[Assignment] Retype every entry exactly, down to the last character.

[Dataset extract]
::::

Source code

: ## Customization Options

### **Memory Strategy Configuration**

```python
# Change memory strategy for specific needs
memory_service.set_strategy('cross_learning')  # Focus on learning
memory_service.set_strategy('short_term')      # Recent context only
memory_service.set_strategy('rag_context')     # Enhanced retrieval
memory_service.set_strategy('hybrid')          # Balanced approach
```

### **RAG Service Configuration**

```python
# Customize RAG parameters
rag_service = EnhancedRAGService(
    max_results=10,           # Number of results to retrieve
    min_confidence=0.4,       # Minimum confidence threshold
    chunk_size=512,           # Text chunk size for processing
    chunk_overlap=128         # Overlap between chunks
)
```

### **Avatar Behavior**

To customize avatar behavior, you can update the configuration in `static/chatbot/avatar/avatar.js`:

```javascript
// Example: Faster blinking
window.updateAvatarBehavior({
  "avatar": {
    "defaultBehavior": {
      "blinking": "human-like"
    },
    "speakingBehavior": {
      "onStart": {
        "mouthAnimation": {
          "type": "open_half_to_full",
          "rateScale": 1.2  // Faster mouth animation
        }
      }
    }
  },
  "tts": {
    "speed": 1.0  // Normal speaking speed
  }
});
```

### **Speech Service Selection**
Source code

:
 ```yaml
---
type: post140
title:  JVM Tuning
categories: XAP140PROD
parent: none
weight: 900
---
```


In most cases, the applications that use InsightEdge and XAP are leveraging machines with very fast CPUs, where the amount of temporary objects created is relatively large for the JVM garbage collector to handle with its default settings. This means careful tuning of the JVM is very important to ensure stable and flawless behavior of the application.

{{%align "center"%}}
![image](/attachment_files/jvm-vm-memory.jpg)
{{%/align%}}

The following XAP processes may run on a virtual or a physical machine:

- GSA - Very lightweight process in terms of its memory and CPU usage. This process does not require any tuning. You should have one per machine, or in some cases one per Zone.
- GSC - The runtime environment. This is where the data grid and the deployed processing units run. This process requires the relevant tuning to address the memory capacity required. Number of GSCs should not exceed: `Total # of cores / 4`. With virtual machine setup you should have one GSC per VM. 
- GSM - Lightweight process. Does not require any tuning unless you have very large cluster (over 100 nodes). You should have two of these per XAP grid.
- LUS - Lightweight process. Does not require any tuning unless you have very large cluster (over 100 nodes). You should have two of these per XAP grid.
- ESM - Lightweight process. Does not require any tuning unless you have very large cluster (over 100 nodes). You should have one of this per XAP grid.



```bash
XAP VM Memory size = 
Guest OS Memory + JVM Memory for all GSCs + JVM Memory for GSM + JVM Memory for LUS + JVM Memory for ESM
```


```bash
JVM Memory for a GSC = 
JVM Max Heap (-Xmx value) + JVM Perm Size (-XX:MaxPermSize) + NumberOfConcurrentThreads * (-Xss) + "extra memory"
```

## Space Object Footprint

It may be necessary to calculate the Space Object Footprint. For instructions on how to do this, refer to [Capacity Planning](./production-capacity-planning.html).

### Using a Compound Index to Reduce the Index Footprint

::::

[Problem solution]
Source code

: ## Customization Options

### **Memory Strategy Configuration**

```python
# Change memory strategy for specific needs
memory_service.set_strategy('cross_learning')  # Focus on learning
memory_service.set_strategy('short_term')      # Recent context only
memory_service.set_strategy('rag_context')     # Enhanced retrieval
memory_service.set_strategy('hybrid')          # Balanced approach
```

### **RAG Service Configuration**

```python
# Customize RAG parameters
rag_service = EnhancedRAGService(
    max_results=10,           # Number of results to retrieve
    min_confidence=0.4,       # Minimum confidence threshold
    chunk_size=512,           # Text chunk size for processing
    chunk_overlap=128         # Overlap between chunks
)
```

### **Avatar Behavior**

To customize avatar behavior, you can update the configuration in `static/chatbot/avatar/avatar.js`:

```javascript
// Example: Faster blinking
window.updateAvatarBehavior({
  "avatar": {
    "defaultBehavior": {
      "blinking": "human-like"
    },
    "speakingBehavior": {
      "onStart": {
        "mouthAnimation": {
          "type": "open_half_to_full",
          "rateScale": 1.2  // Faster mouth animation
        }
      }
    }
  },
  "tts": {
    "speed": 1.0  // Normal speaking speed
  }
});
```

### **Speech Service Selection**
Source code

:
 ```yaml
---
type: post140
title:  JVM Tuning
categories: XAP140PROD
parent: none
weight: 900
---
```


In most cases, the applications that use InsightEdge and XAP are leveraging machines with very fast CPUs, where the amount of temporary objects created is relatively large for the JVM garbage collector to handle with its default settings. This means careful tuning of the JVM is very important to ensure stable and flawless behavior of the application.

{{%align "center"%}}
![image](/attachment_files/jvm-vm-memory.jpg)
{{%/align%}}

The following XAP processes may run on a virtual or a physical machine:

- GSA - Very lightweight process in terms of its memory and CPU usage. This process does not require any tuning. You should have one per machine, or in some cases one per Zone.
- GSC - The runtime environment. This is where the data grid and the deployed processing units run. This process requires the relevant tuning to address the memory capacity required. Number of GSCs should not exceed: `Total # of cores / 4`. With virtual machine setup you should have one GSC per VM. 
- GSM - Lightweight process. Does not require any tuning unless you have very large cluster (over 100 nodes). You should have two of these per XAP grid.
- LUS - Lightweight process. Does not require any tuning unless you have very large cluster (over 100 nodes). You should have two of these per XAP grid.
- ESM - Lightweight process. Does not require any tuning unless you have very large cluster (over 100 nodes). You should have one of this per XAP grid.



```bash
XAP VM Memory size = 
Guest OS Memory + JVM Memory for all GSCs + JVM Memory for GSM + JVM Memory for LUS + JVM Memory for ESM
```


```bash
JVM Memory for a GSC = 
JVM Max Heap (-Xmx value) + JVM Perm Size (-XX:MaxPermSize) + NumberOfConcurrentThreads * (-Xss) + "extra memory"
```

## Space Object Footprint

It may be necessary to calculate the Space Object Footprint. For instructions on how to do this, refer to [Capacity Planning](./production-capacity-planning.html).

### Using a Compound Index to Reduce the Index Footprint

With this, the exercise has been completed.